Christian Vézina n'en finit pas de nous étonner avec son théâtre poétique. Après ses hommages à Gaston Miron et Michel Garneau, le poète et dramaturge à la tête du Théâtre Barbare remonte sur scène pour nous présenter un pot-pourri de l'oeuvre poétique singulière de Jacques Prévert.

La courte représentation d'une heure commence par l'interprétation de Dans ma maison, tirée du premier recueil de poèmes de Prévert, Paroles (1945). Christian Vézina donne le ton.
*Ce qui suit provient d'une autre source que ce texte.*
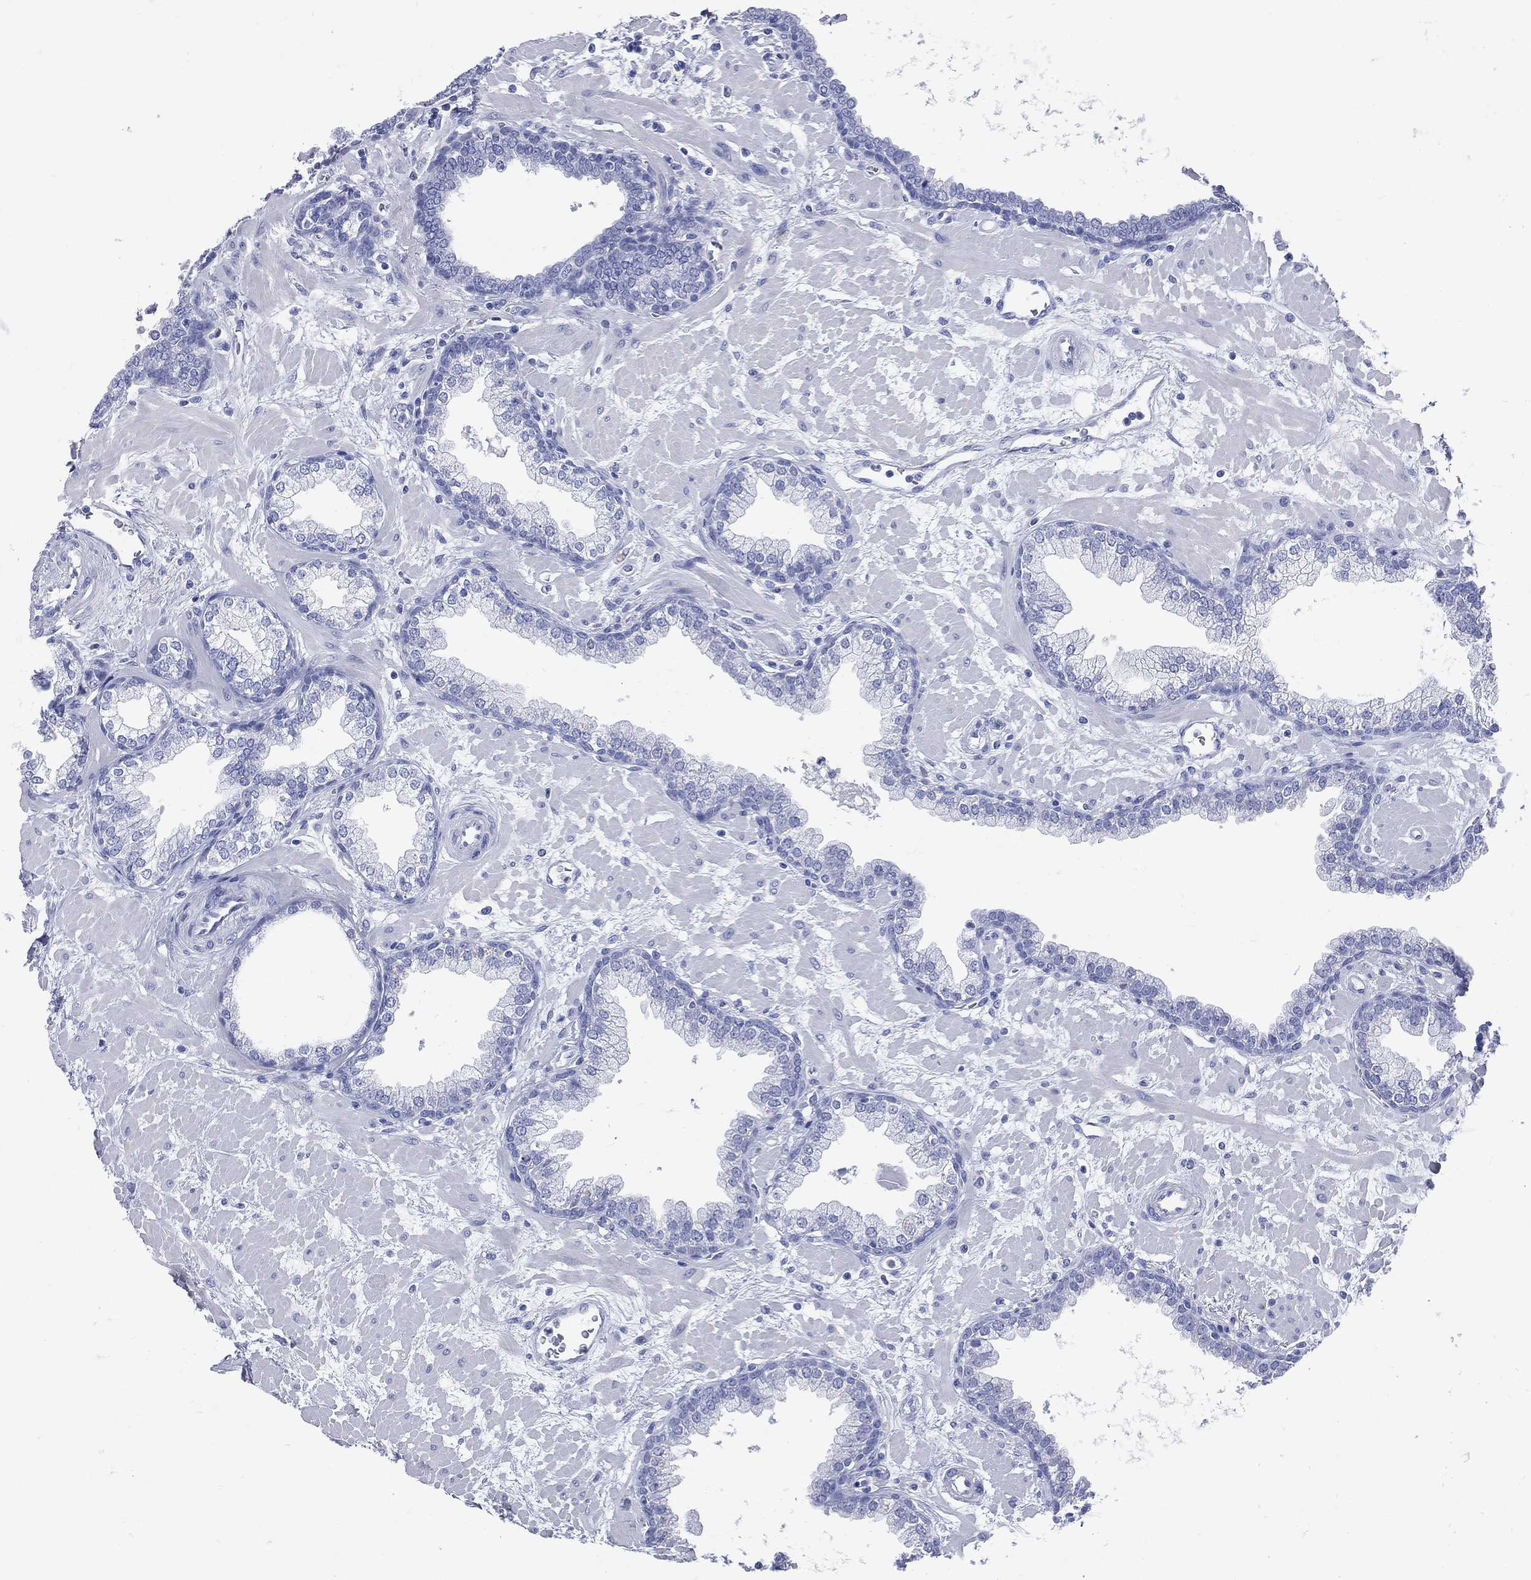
{"staining": {"intensity": "negative", "quantity": "none", "location": "none"}, "tissue": "prostate", "cell_type": "Glandular cells", "image_type": "normal", "snomed": [{"axis": "morphology", "description": "Normal tissue, NOS"}, {"axis": "topography", "description": "Prostate"}], "caption": "Immunohistochemistry of unremarkable human prostate exhibits no expression in glandular cells.", "gene": "CYLC1", "patient": {"sex": "male", "age": 63}}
L'interprète maîtrise parfaitement les mots de Prévert, qu'il magnifie grâce à un jeu sobre et inspiré, qui révèle tout le talent de ce parolier et conteur hors pair, fin observateur du quotidien et faux naïf .
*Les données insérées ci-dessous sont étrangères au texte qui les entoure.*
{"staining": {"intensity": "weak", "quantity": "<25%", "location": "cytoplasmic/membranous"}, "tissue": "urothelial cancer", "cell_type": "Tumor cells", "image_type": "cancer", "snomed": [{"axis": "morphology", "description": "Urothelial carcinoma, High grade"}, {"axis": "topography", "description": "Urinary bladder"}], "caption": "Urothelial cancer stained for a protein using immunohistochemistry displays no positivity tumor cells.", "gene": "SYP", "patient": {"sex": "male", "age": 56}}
Sur scène, une quinzaine de chaises sont placées face au public, avec une toute petite estrade au centre, au-dessus de laquelle est accrochée une robe longue, qui devient un des rares éléments de cette scénographie à la fois dépouillée et très vivante. Christian Vézina enchaîne les textes avec le même aplomb, la même aisance, mais aussi la fantaisie et l'humour de l'auteur populaire.

Dans une langue claire, avec ses jeux de mots et ses calembours, Prévert met en scène un assassin, un chômeur et un chauffeur de taxi dans un montage de Sur le fleuve, extrait d'Histoires. Suivent les hirondelles, omniprésentes chez Prévert, qu'il fait parler dans Événements: «Restez ensemble hommes pauvres», disent-elles à l'unisson. À la fin, un très bel extrait fait le récit d'un amour passé.

«Cet amour tout entier/Si vivant encore/Et tout ensoleillé/C'est le tien/C'est le mien/Celui qui a été/Cette chose toujours nouvelle/Et qui n'a pas changé/Aussi vraie qu'une plante/Aussi tremblante qu'un oiseau/Aussi chaude aussi vivante que l'été/Nous pouvons tous les deux/Aller et revenir/Nous pouvons oublier/Et puis nous rendormir/Nous réveiller souffrir vieillir/Nous endormir encore/Rêver à la mort/Nous éveiller sourire et rire (...)»

C'est beau, c'est accessible et c'est plein d'esprit. Christian Vézina nous donne véritablement l'impression d'avoir passé une heure avec Jacques Prévert. On le remercie.

Tout Prévert, jusqu'au 8 octobre à la Salle Fred-Barry.